[Lens distortion parameter data]
::::::::::

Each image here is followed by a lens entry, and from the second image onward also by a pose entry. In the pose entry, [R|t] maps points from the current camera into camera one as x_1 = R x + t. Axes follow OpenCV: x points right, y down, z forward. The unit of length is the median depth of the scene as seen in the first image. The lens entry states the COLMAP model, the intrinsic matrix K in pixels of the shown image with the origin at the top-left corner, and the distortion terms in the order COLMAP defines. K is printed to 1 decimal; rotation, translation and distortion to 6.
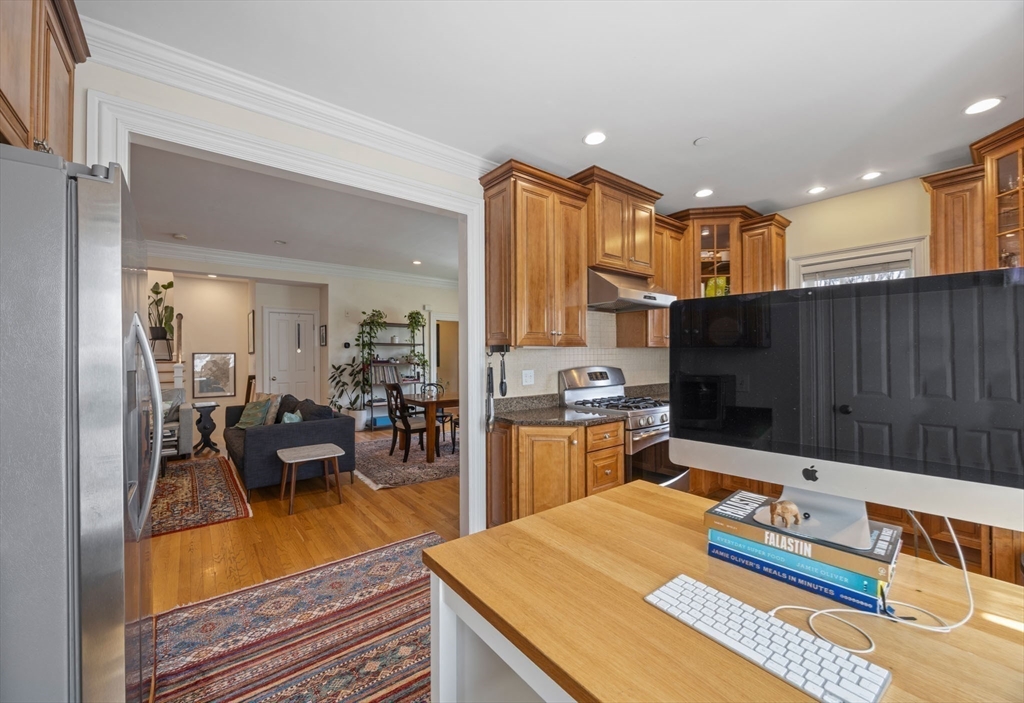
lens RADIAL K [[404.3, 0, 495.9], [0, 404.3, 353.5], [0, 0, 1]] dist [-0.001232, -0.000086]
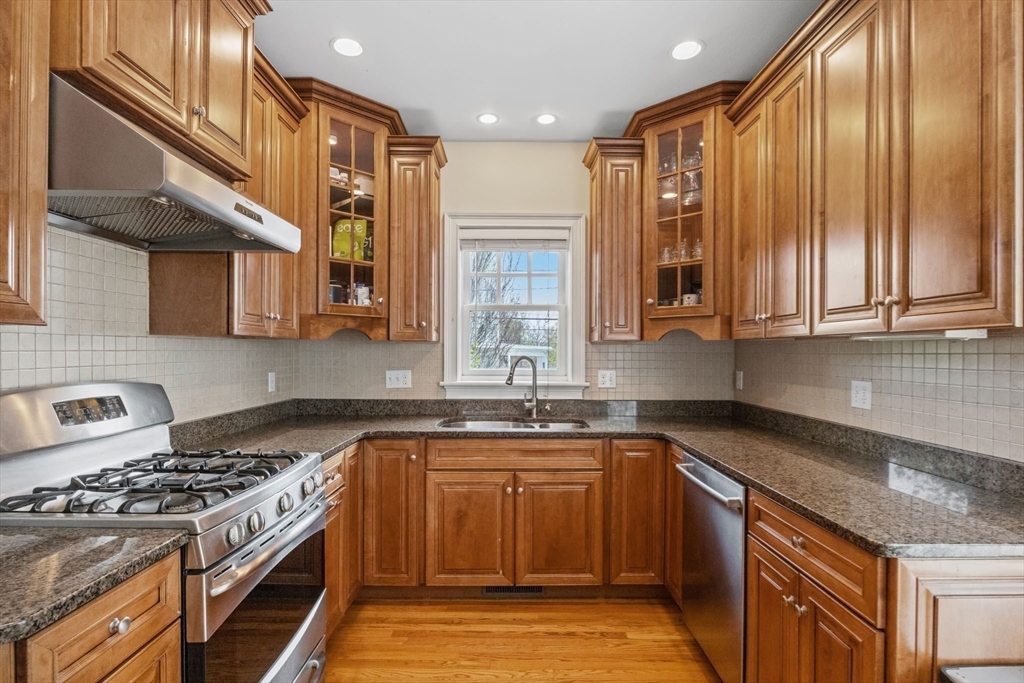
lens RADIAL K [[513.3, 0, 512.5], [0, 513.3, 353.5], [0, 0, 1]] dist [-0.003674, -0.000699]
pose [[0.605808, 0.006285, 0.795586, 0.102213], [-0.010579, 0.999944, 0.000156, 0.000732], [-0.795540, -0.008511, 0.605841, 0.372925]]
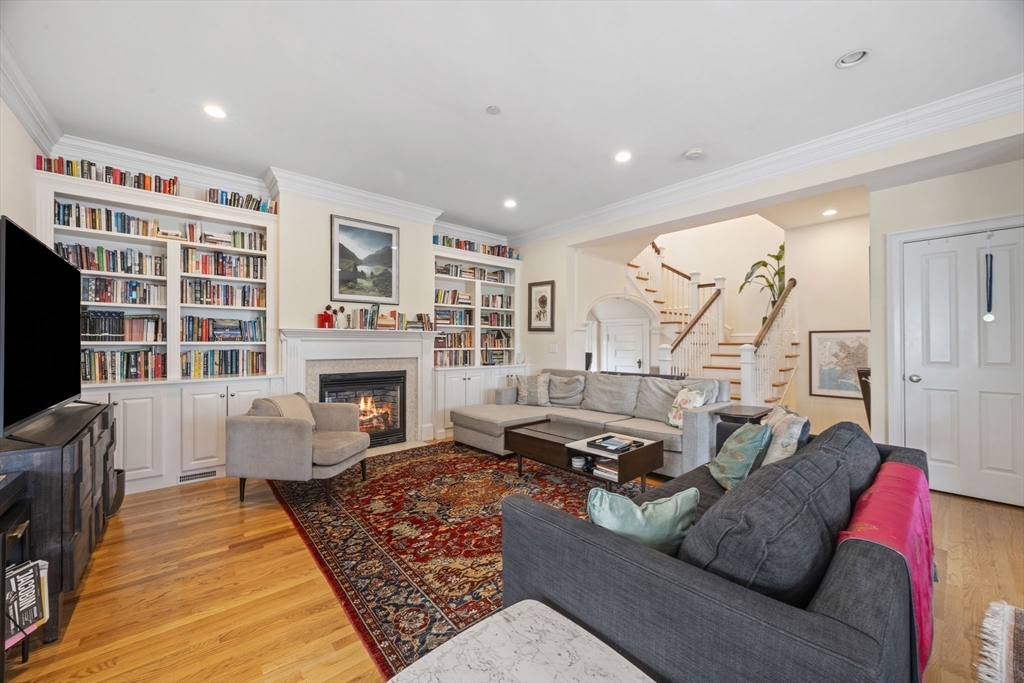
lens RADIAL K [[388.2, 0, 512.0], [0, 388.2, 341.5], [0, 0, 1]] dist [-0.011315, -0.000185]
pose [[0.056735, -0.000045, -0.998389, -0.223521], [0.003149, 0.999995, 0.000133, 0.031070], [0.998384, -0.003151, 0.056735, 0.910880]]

::::::::::

▶ [EXERCISE BRIEF]: Rewrite all the records above, replacing every "pose entry" with "extrinsics entry" and changing nothing else. Leave the pictures out of your answer.

▶ [FINAL ANSWER]:
Each image here is followed by a lens entry, and from the second image onward also by a extrinsics entry. In the extrinsics entry, [R|t] maps points from the current camera into camera one as x_1 = R x + t. Axes follow OpenCV: x points right, y down, z forward. The unit of length is the median depth of the scene as seen in the first image. The lens entry states the COLMAP model, the intrinsic matrix K in pixels of the shown image with the origin at the top-left corner, and the distortion terms in the order COLMAP defines. K is printed to 1 decimal; rotation, translation and distortion to 6.
lens RADIAL K [[404.3, 0, 495.9], [0, 404.3, 353.5], [0, 0, 1]] dist [-0.001232, -0.000086]
lens RADIAL K [[513.3, 0, 512.5], [0, 513.3, 353.5], [0, 0, 1]] dist [-0.003674, -0.000699]
pose [[0.605808, 0.006285, 0.795586, 0.102213], [-0.010579, 0.999944, 0.000156, 0.000732], [-0.795540, -0.008511, 0.605841, 0.372925]]
lens RADIAL K [[388.2, 0, 512.0], [0, 388.2, 341.5], [0, 0, 1]] dist [-0.011315, -0.000185]
pose [[0.056735, -0.000045, -0.998389, -0.223521], [0.003149, 0.999995, 0.000133, 0.031070], [0.998384, -0.003151, 0.056735, 0.910880]]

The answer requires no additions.